В себя он пришел на удивление быстро. Какой там перетертый супчик — через два дня спустился на крохотную кухоньку, напугав встреченных работников, и смолотил все, до чего дотянулся. Поблаженствовал немного и пошел проверять роллер. Болезнь ушла без следа, будто и не было ни её, ни выматывающих ночевок, когда не дрожал от холода, лежа на влажной земле, только потому, что засыпал сразу, едва закрывал глаза.
Выждав для надежности еще день — это стоило мастерской внеплановой проверки, рабочим — заикания, а трем машинам — основательной починки в опережение всех сроков, — Белый решился. Вечером стукнулся в комнату к Керсу, заглянул:
— Свободен? Пошли?
Тот не стал ничего говорить. Ничегошеньки. Просто встал, снял с крючка свой потрепанный спаш, намотал на шею такой же потрепанный платок и вышел следом. И в седло роллера уселся без приглашения, да и кому оно было нужно? И так оба знали, зачем и что. Сомкнулись на поясе Белого в замок тонкие, узловатые пальцы, заставляя сцепить зубы до хруста, лишь бы не выгнуться, прижимаясь еще сильнее к горячему телу за спиной.
Как назло, сначала требовалось проехать по улицам, а так хотелось рвануть сразу с места, ветром хоть немного остудить голову. Каким-то чудом Белый все-таки выехал из города, не врезавшись ни во что. А то в таком состоянии въехать в угол дома — раз плюнуть.
А потом впереди развернулась ночная трасса. И сегодня он был уверен: хоть десяток воздушников ему ори — не остановится. Вообще не заметит! Роллер подрагивал, будто живой, напитанный пламенем до краев. Своим, чужим — Белый не знал. За спиной пылал Керс, с таким предвкушением, что он просто не мог разочаровать.
И ночь бросилась навстречу, все быстрее и быстрее.
Он выжимал из роллера все, что только мог дать хитроумный механизм, сделанный людскими руками, но этого было мало. Мало! Не хватало — он чувствовал — самой капельки, искорки, чтобы все стало так, как должно. Он едва не кричал от разочарования, когда Керс подвинулся к нему вплотную, дернул замок спаша, сорочку из-под ремня, и вжал раскаленные ладони в грудь — напротив сердца — и в солнечное сплетение.
Руль Белый не вывернул только потому, что руки разом закостенели. Это был тот самый огонь, которого не хватало, тот, который наконец-то заполнил пустоту, позволил ей развернуться широкими, мощными крыльями.
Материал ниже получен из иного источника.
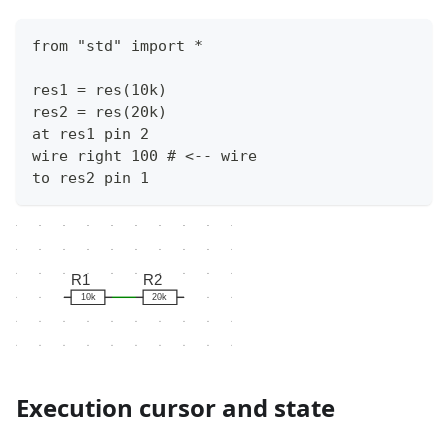
from "std" import * 
res1 = res(10k)
res2 = res(20k)
at res1 pin 2
wire right 100 # <-- wire
to res2 pin 1
R1
R2
10k
20k
Execution cursor and state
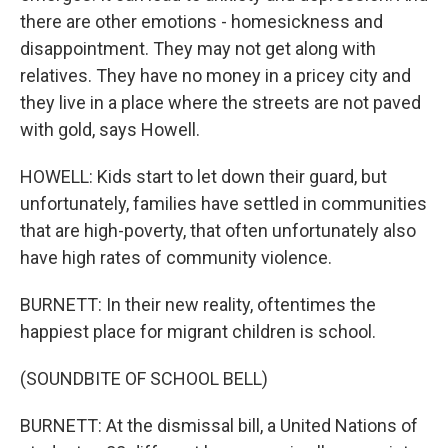
there are other emotions - homesickness and
disappointment. They may not get along with
relatives. They have no money in a pricey city and
they live in a place where the streets are not paved
with gold, says Howell.
HOWELL: Kids start to let down their guard, but
unfortunately, families have settled in communities
that are high-poverty, that often unfortunately also
have high rates of community violence.
BURNETT: In their new reality, oftentimes the
happiest place for migrant children is school.
(SOUNDBITE OF SCHOOL BELL)
BURNETT: At the dismissal bill, a United Nations of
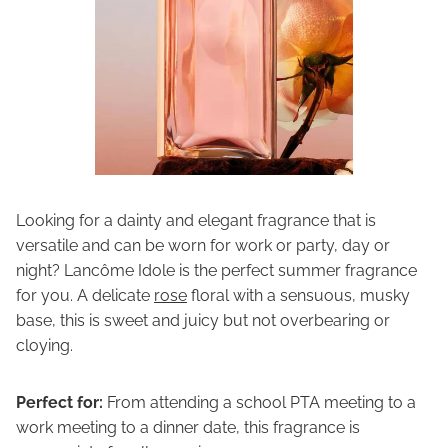
Looking for a dainty and elegant fragrance that is
versatile and can be worn for work or party, day or
night? Lancôme Idole
is the perfect summer fragrance
for you. A delicate
rose
floral with a sensuous, musky
base, this is sweet and juicy but not overbearing or
cloying.
Perfect for:
From attending a school PTA meeting to a
work meeting to a dinner date, this fragrance is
И Белый вспомнил. Вспомнил, как выходил из зала Стихий, неся эти крылья за спиной, вороньи, широкие, готовые поднять над землей и лететь, куда сердце прикажет. Только сейчас сердце билось в чужих руках, и иного места ему и не виделось. А вместо руля пальцы почему-то сжимали конскую гриву, и он мчался, этот конь чистейшего Белого пламени, летел сквозь ночь, разгоняя темноту.
Не ошибся мальчишка с изменчивыми глазами удэши. Но поблагодарить его можно будет и позже, а пока Белый мог только дышать, выдыхать из груди переполняющее ее пламя, силу, чувствовать, как бьет в лицо горячий ветер, видеть, как мощно взмахивают, попирая его, огненные крылья. И плавиться, когда шеи коснулись сухие губы.
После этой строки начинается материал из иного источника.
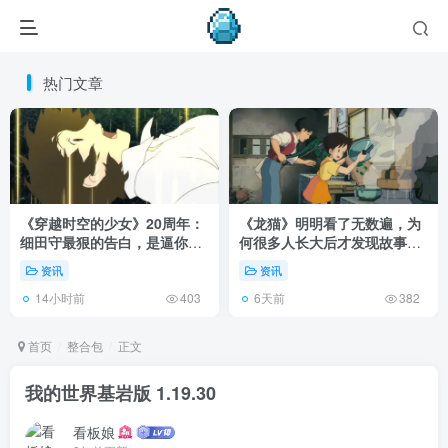
热门文章
《穿越时空的少女》20周年：
《龙猫》明明看了无数遍，为
细田守最狠的告白，是逼你承
何很多人长大后才发现故事根
认有些夏天回不去了！
本不在 1988 年！
资讯
资讯
14小时前
6天前
403
382
首页
整合包
正文
我的世界基岩版 1.19.30
看板娘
Конь растаял где-то там же, на обочине, так же незаметно, как и появился. Белому было все равно: Керс наконец был рядом. Настолько рядом, насколько хотелось, позволял прикоснуться, прижать, нашарить эти ярко очерченные губы, которые уже столько времени спать не давали. Целовался как в последний раз — или первый? Керс перечеркивал все, что было до, безжалостно выжигал, оставляя ровно одно: себя. И непонятно было, когда перекатились по пыльной траве, и Керс уже был сверху, вжимал в эту траву властно и жестко, позволяя только чувствовать, а дышать Белый и вовсе забывал, пока не отстранялись вынимающие душу губы, давая сделать судорожный вдох — и снова провалиться в поцелуй. И даже не было страшно от того, что без слов заявлялось.